We have now looked at the first 25 cases of COVID19 in patients from our cancer network collated for the UKCCMP, and our data reflects that of the national registry. Where the outcome has been reached, all of our patients who had chemotherapy in the four weeks preceding their COVID19 diagnosis have survived. Collating all systemic anti-cancer therapy (chemotherapy, targeted therapy, hormonal therapy) together, only one patient has died. While numbers remain too small to make conclusions around subtypes of treatment, including radiotherapy, our experience suggests great care must be taken in presuming anti-cancer therapy itself increases the risk posed by COVID19.
There is increasing concern around the possibility that the mortality from undiagnosed and undertreated cancer will exceed that from COVID19, with an estimated 2,300 cancers going undiagnosed every week. Of course, further evidence is required for cancer teams to plan COVID19-driven cancer treatment recommendations, and the impact on wider healthcare structures and NHS capacity must be considered.

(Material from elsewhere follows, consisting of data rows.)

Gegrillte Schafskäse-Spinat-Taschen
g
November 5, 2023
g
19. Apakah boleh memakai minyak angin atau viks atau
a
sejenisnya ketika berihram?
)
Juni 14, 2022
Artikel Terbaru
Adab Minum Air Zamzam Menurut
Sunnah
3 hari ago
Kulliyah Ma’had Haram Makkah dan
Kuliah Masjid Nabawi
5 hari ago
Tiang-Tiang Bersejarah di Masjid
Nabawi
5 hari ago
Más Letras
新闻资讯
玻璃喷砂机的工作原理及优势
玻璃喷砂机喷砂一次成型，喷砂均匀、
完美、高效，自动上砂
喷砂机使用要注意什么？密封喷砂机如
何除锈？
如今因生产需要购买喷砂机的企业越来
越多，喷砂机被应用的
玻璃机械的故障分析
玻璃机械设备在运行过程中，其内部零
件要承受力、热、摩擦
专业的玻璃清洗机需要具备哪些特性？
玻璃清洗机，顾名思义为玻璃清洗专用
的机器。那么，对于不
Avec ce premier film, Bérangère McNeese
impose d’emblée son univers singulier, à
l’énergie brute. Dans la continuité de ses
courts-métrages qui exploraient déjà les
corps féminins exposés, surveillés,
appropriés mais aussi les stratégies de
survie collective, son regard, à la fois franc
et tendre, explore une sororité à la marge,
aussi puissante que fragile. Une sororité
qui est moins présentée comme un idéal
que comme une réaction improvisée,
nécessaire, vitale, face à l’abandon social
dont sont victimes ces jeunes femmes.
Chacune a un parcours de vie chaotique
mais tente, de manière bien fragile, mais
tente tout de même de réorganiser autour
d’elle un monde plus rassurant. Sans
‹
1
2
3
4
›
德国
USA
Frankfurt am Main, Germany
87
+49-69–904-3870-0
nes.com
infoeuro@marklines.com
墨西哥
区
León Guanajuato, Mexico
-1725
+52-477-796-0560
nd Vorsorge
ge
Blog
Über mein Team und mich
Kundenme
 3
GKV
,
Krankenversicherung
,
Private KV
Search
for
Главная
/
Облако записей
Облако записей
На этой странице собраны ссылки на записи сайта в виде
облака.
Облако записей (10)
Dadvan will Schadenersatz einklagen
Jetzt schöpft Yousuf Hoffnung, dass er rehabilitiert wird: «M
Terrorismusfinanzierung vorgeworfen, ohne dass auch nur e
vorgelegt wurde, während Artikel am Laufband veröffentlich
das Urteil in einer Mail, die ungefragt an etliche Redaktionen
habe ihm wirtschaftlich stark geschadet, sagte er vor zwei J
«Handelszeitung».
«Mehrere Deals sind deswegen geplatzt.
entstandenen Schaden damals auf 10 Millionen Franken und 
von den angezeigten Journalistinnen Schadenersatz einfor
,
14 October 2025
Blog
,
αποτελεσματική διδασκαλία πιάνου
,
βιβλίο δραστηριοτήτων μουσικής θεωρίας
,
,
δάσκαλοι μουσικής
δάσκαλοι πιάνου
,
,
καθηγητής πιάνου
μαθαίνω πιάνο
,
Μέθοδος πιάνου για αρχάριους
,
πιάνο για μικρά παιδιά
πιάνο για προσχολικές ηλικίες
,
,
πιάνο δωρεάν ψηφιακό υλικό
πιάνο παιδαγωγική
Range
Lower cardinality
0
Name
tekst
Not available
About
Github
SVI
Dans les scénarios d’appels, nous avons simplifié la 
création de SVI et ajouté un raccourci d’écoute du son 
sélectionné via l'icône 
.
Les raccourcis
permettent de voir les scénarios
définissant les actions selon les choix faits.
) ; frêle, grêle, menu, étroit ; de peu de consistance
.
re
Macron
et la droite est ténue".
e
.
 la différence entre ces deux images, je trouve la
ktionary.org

The Cancer Research UK Edinburgh Centre and the Edinburgh Cancer Centre, based at the Western General Hospital, are leading research efforts to rapidly answer these questions using a data science approach. Utilising a now-active real-time surveillance strategy, researchers and clinicians will work closely to help NHS staff make rapid adjustment to patients treatment strategies. This is in addition to many other projects and initiatives which all aim to moderate the profound impact COVID19 is having on patients with cancer – you can read about this elsewhere on our website.
Dr Karin Purshouse is an ECAT Clinical Lecturer at the University of Edinburgh and Honorary Specialty Registrar in Medical Oncology at Edinburgh Cancer Centre.
Dr Peter Hall is a Reader at the University of Edinburgh, he is a Consultant Oncologist and leads the Edinburgh Cancer Informatics Programme at the Edinburgh Cancer Centre.